Add frequency hopsets and the frequency management system to the list of things which makes standardizing signal systems a bit more complex than standardizing, say, aircraft towing hooks (although that was complex enough and is (was) vitally important when one considers what happens when damaged aircraft land on foreign, but allied, aerodromes).
We need to put the signaling system into its proper context – it is part of a command and control system which includes, inter alia: personnel (with the training implications), procedures, facilities (including computer systems) and communications.
Reminder: what is now TCCCS began, in the mid ‘70s as a project called ACCS 85. Col, later LGen, Jim Fox (armoured corps) was its patron. It was managed by a mixed team of combat arms and signal officers – signal officers with plenty of recent (then) and useful (then - North German plain) field experience. The acronym stood for Army Command and Control System 1985 – the thinking, then, being that ten years was enough time to design, develop and field a system which would be based on proven, mostly off-shore, hardware. The signaling systems called up in the combat development studies (Terry Liston (R22R) led the infantry study team) was, essentially, a slice of the British Ptarmigan system to serve brigade and divisional HQs (and to extend one or two ‘trunk’ links down to battalions and regiments) and a generic combat net radio system. (Despite all the bells and whistles there have, I think, been few changes in combat net radio systems since the early ‘60s – maybe even before that. Nets are still nets, ranges are still extended by RRBs, the nature is ‘one > all’ broadcasting, with complete nets being the exception, rather than the rule.)

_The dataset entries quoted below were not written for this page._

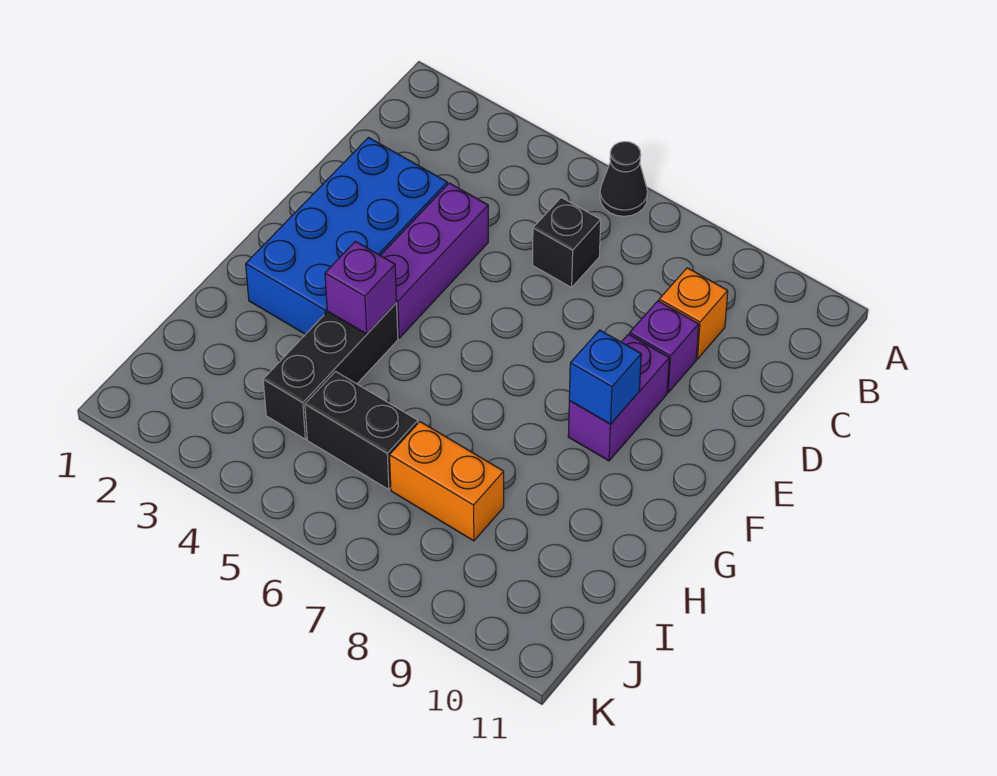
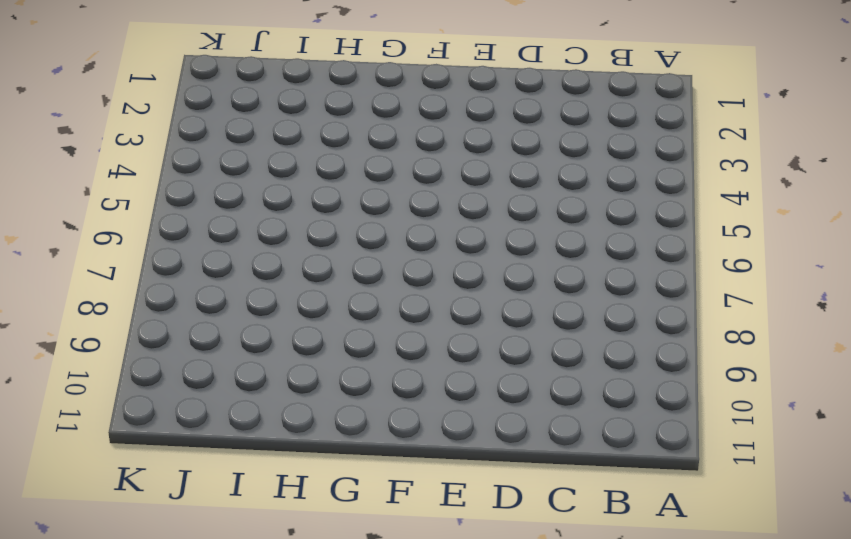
none -> black 1x1 cone [600,142,648,216]
none -> black 1x1 brick [533,198,601,287]
none -> orange 1x1 brick [659,268,728,359]

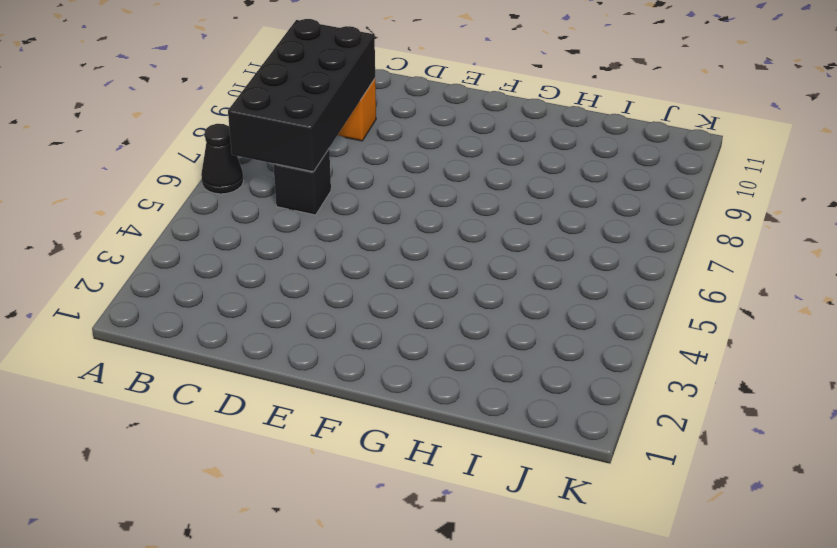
black 2x4 brick [228,19,375,172] -> none
none -> blue 2x4 brick [246,138,447,334]
none -> purple 1x3 brick [380,183,488,338]
none -> purple 1x1 brick [630,301,699,392]

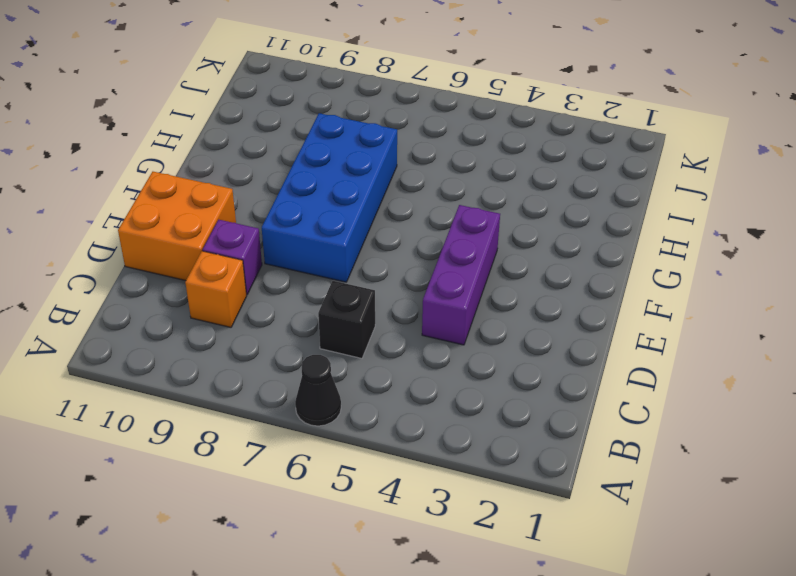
orange 2x2 brick [118,172,236,281] -> none
blue 2x4 brick [262,113,397,282] -> blue 2x4 brick moved to [246,138,447,334]
none -> purple 1x2 brick [568,334,669,461]
none -> black 1x3 brick [263,303,398,439]
none -> black 1x2 brick [305,372,418,490]

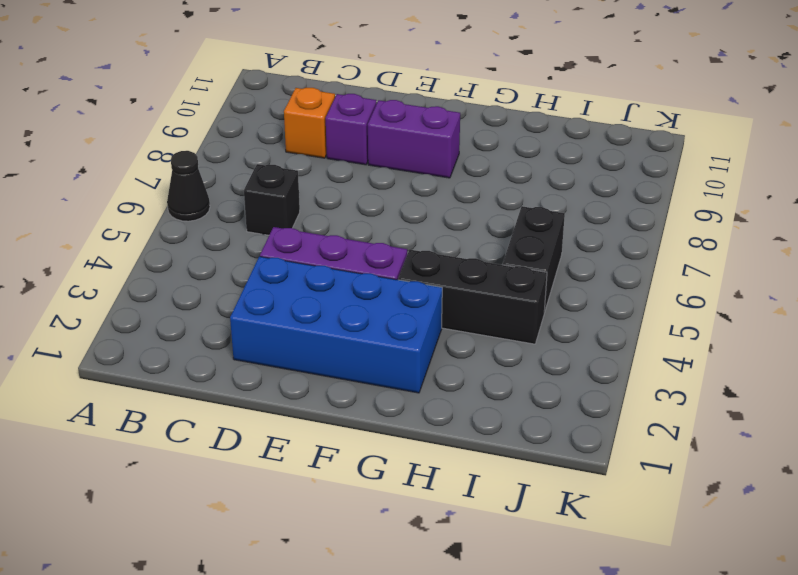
none -> orange 1x2 brick [390,422,504,541]
none -> blue 1x1 brick [569,330,641,424]
none -> purple 1x1 brick [325,241,397,334]

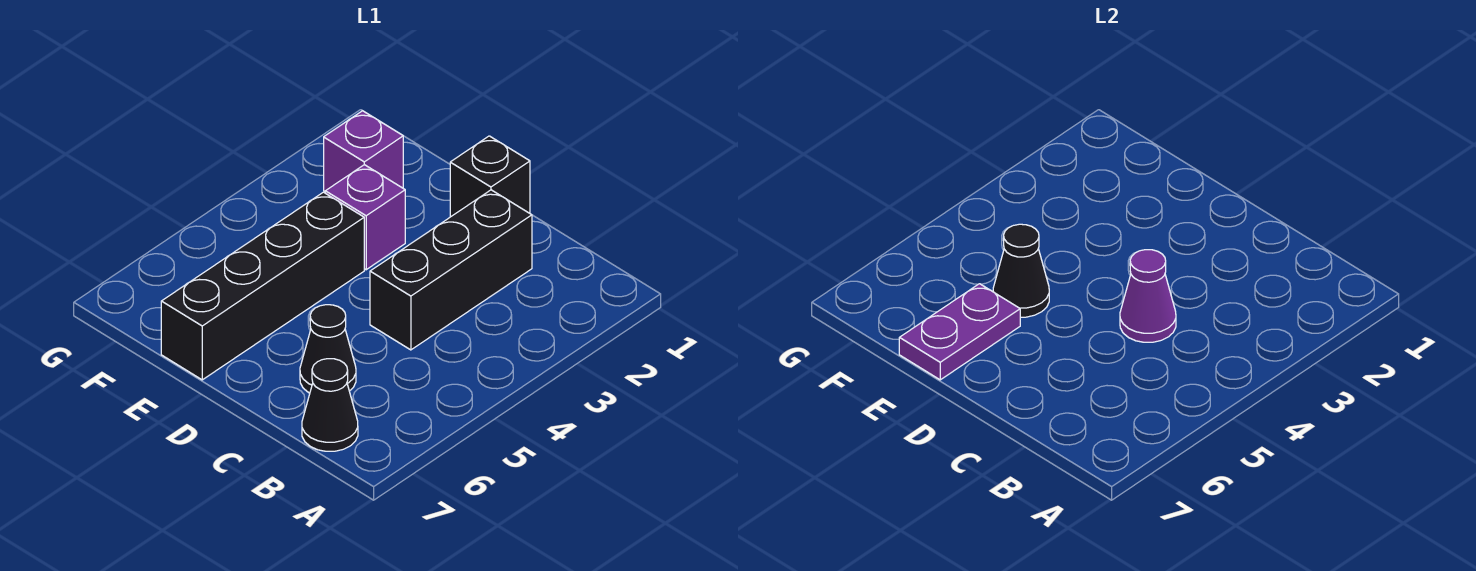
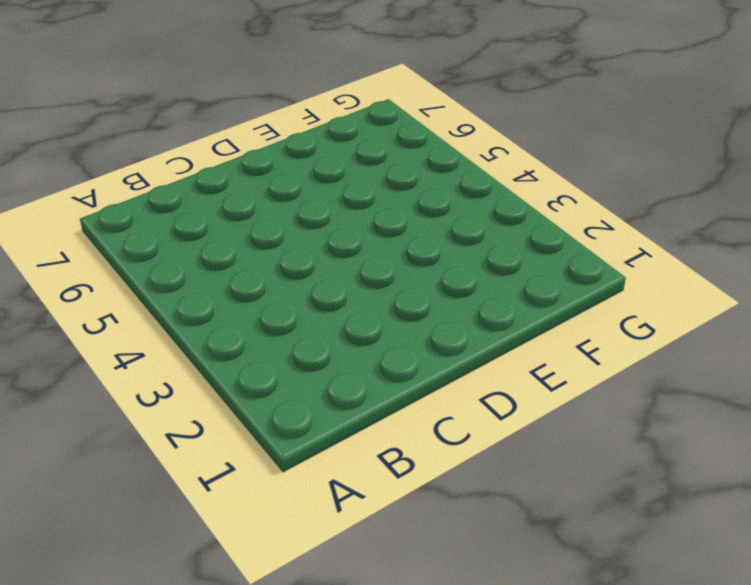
none -> black 1x1 cone [302,359,358,451]
none -> black 1x3 brick [370,190,532,350]

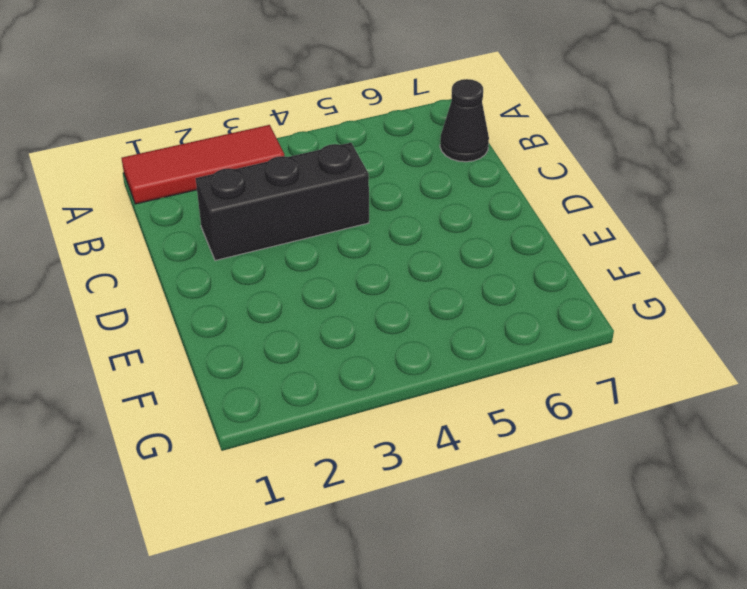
red 1x3 tile [122,125,284,204] -> none
none -> black 1x1 cone [300,305,356,393]
none -> black 1x1 brick [450,136,530,216]

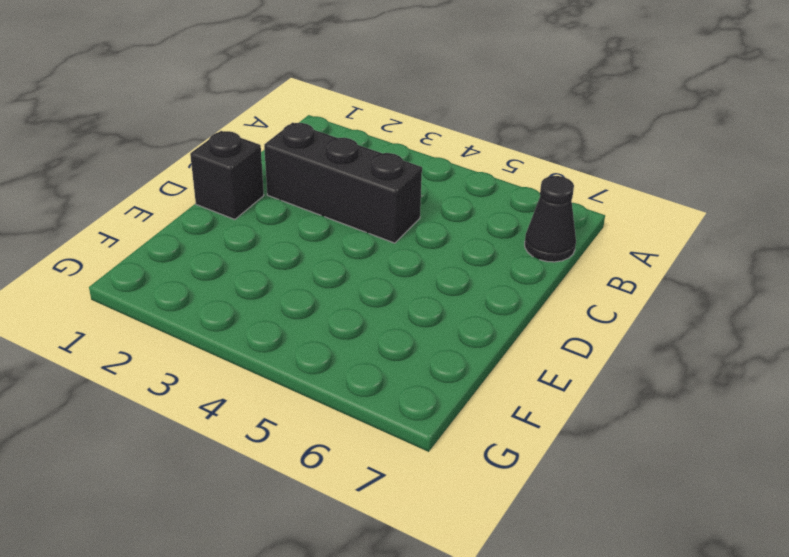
none -> black 1x1 cone [300,305,356,393]
none -> purple 1x1 brick [325,165,405,270]

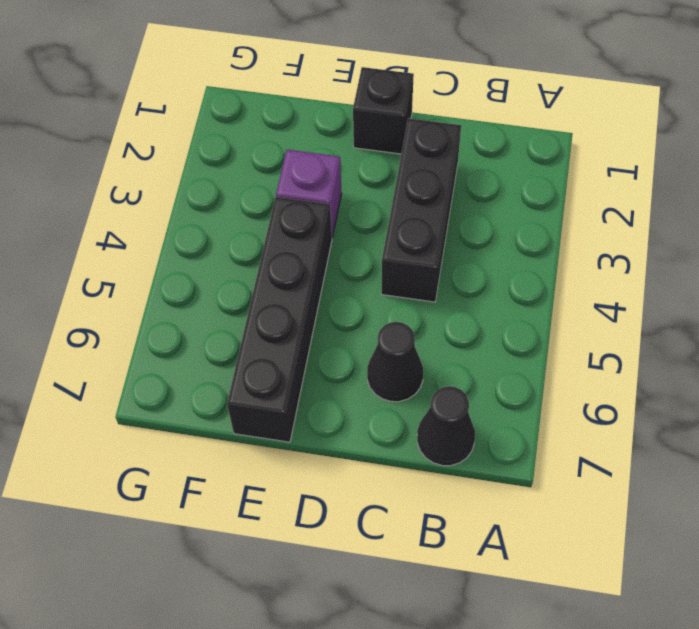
none -> purple 1x1 brick [324,111,403,191]
none -> purple 1x1 cone [1120,250,1176,342]

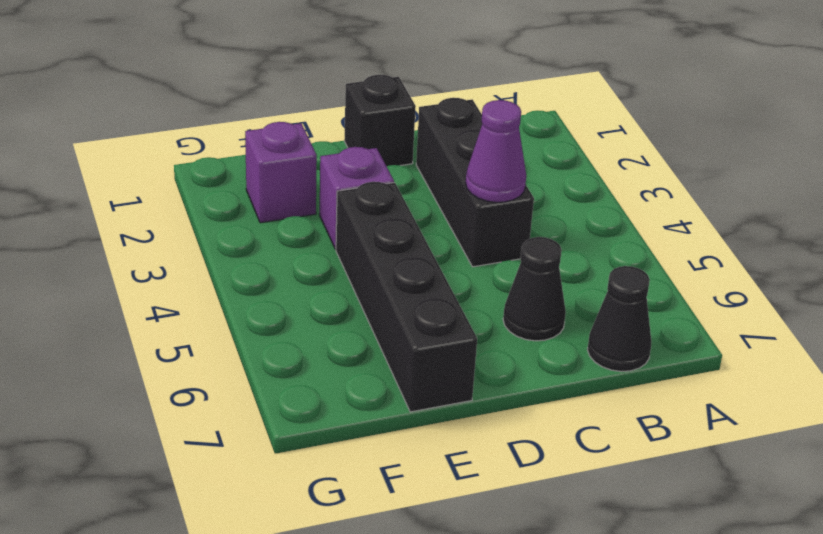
none -> black 1x1 cone [993,224,1049,317]
none -> purple 1x2 plate [899,284,1020,380]

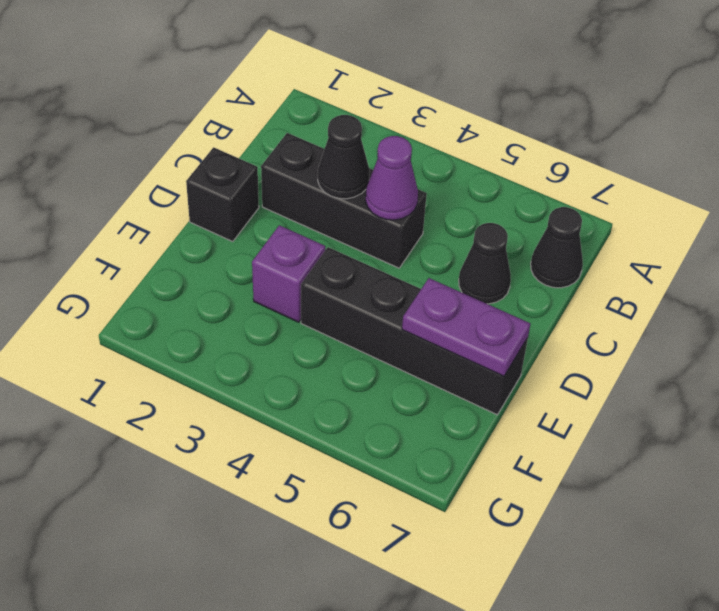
black 1x1 cone [318,115,370,199] -> black 1x1 cone moved to [993,224,1049,317]
none -> purple 1x1 brick [324,111,403,191]

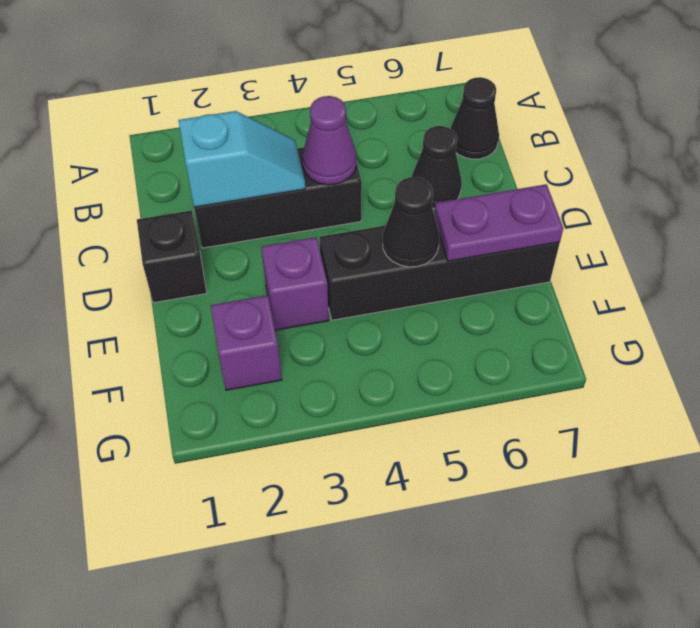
cyan 1x2 slope [179,111,305,208] -> none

Suffice it to say that when I retired, nearly 20 years after ACCS-85 was born, TCCCS was still not there. By the mid ‘80s we had a home made and decidedly interim trunk (switched telephone/teletype) system to serve brigade and ‘task force’ HQ. It was a systematic copy of the British Bruin system with which many Canadian senior officers were both familiar and comfortable. Computers began to creep into the field about the time I left – they had been the weakest link, I think in ACCS-85, we (combat arms and signals people, alike) simply didn’t know enough and we relied, too heavily, on our UK and US allies who were headed off in different directions. The gunners led the way with e.g. TACFIRE and BATES and we were amazed at the Brit’s embryonic WAVELL systems – but that’s all water under the bridge.
TCCCS finally got to contract for one, and only one reason: CDC agreed to build something in Calgary. NDHQ (the signals guys, especially) had all kinds of strong views re: what should be built. They even told the Minister of National Defence; I don’t know what he said to anyone. I am 99% certain that all important decisions were taken by Dan Mazankowski, the Minister of Finance and, more important, the regional minister for Alberta; I am 95% certain that Mazankowski cared little and understood less about military technical requirements – he understood that CDC had the corporate where-with-all to set up shop in Calgary, build an acceptable radio system and create jobs. Given the national aim, regional development, TCCS is wildly successful – CDC sold out to General Dynamics (I think that’s right) and they in turn sold TCCCS II to the Brits. (maybe things came full circle.)